Liefde
voor God en naastenliefde[1]
(ontvangen
van de Heer door G. Mayerhofer,
12
februari 1872)
Kijk eens,
Mijn lief kind, je hebt deze tekst gekozen, en nu zou je daar graag een
toelichting op willen hebben, die je wat licht over Mijn aardse leven in die
tijd zou moeten geven. Welnu, luister:
Wat in die
tijd een soldaat deed om zich te overtuigen van Mijn lichamelijke dood - die
ook bevestigd werd doordat er, zoals de Schrift zegt, bloed en water uit Mijn
geopende zijde stroomde - dat gebeurt ook nu door iedereen die Mij wil volgen,
en het is op overeenkomstige wijze te lezen in de loop der
wereldgebeurtenissen, waar deze daad de voorloper en voorbereider voor de
komende opstanding, zowel van de individuele mens als van de hele mensheid!
Om je dit
alles duidelijk te laten begrijpen moet Ik je het fysieke proces van het maken
van die wond en het resultaat ervan uitleggen, en daarna in overeenkomsten overgaan
naar het geestelijke.
De wond,
die die soldaat in Mijn linker zijde maakte, was een
steek met de lans door een longkwab. Nu moet je weten dat de long er in het
menselijk lichaam is om het afgeleefde veneuze bloed, dat uit alle
lichaamsdelen van zijn kringloop terugkeert, weer opnieuw tot leven te wekken.
Aan de ene kant is het de functie van de long om door middel van uitademen
datgene wat afgestorven is uit alle lichaamsdelen te verwijderen, en aan de
andere kant door in te ademen het veneuze bloed weer in arterieel bloed[2] te
veranderen; in die vorm kan het pas weer in het hart en van daaruit in het hele
lichaam nieuw leven brengen.
De longen
zijn dus de belangrijkste organen, zonder welke er nog geen minuut verder leven
mogelijk kan zijn.
In de long
vindt dus een scheidend proces en een verenigend proces plaats; het laatste
gebeurt vier keer, voordat één enkel scheidend proces - door uit te ademen -
het verkoolde materiaal van het menselijke organisme in een uitademing
teruggeeft aan de atmosfeer die jullie omringt[3].
Waar dit
proces dus niet meer plaatsvindt, is het leven opgehouden, en het bloed begint
eerder dan al het andere te ontbinden, d.w.z. de lymfe-vloeistof
scheidt zich van de bloedbolletjes; terwijl ze voorheen één lichaam, namelijk
het bloed, uitmaakten, zijn ze nu gescheiden als afzonderlijke stoffen en gaat
elk daarvan zijn eigen weg tot transformatie.
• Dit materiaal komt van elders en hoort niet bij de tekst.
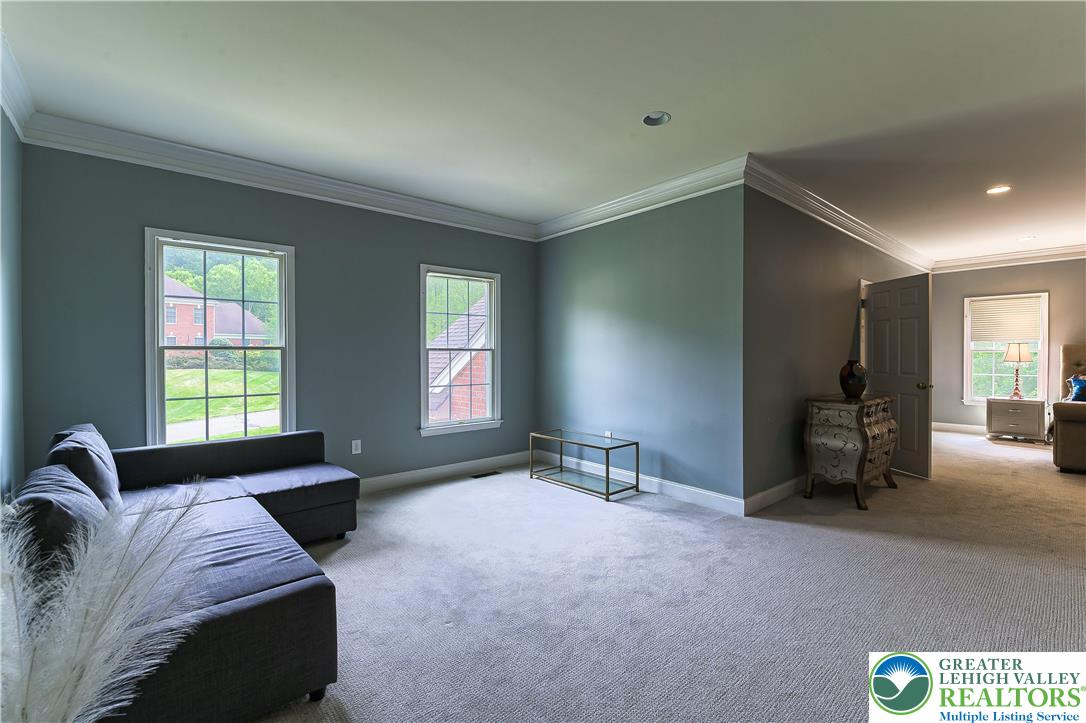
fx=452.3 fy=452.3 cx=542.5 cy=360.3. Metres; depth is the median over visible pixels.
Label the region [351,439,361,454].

Vandaar dat er na die steek in
Mijn linker zijde bloed en water of - zoals jullie het noemen - bloed en serum
van elkaar gescheiden uitliep.
Die
scheiding is het eerste en zekerste teken van het ophouden van de
levensfuncties. Wat je nu hier fysiologisch beschreven ziet, gebeurt ook
geestelijk in ieder mens en in de mensheid.
Wat de long
in het menselijk lichaam is, als enige en belangrijkste factor voor het bewegen
van het hart en daardoor voor het tot leven brengen van het hele organisme van
de mens, dat is in de geestelijke psychische mens de grote wet van de liefde,
verdeeld in twee geboden.
Waar Mijn
wet van liefde niet actief is, daar is de geestelijke vooruitgang opgehouden,
daar heeft het ene gebod zich van het andere gescheiden. Net als bij lymfe en
geronnen bloed volgt elk daarvan zijn eigen weg, d.w.z. de liefde voor God
wordt dan zo ingericht dat ze de mensen niet moeilijk valt, en de liefde voor
de naaste slechts in zoverre beoefend als die de eigen belangen niet raakt.
Terwijl de
lymfe of het bloedwater de drager van de bloedbolletjes moet zijn of, in
geestelijke analogie: terwijl de naastenliefde het bewijs van een liefde voor God
zou moeten zijn, is ze alleen maar op zichzelf bedacht; en evenals het in
gescheiden toestand geen levensdrager is, ontstaat er uit dit verdeelde
handelen geen echt geestelijk leven, maar materiële ontbinding, onder het
loochenen van al het geestelijke en alleen levend voor de wereld.
Mijn hele
geschapen universum bestaat echter alleen maar door die twee wetten van liefde.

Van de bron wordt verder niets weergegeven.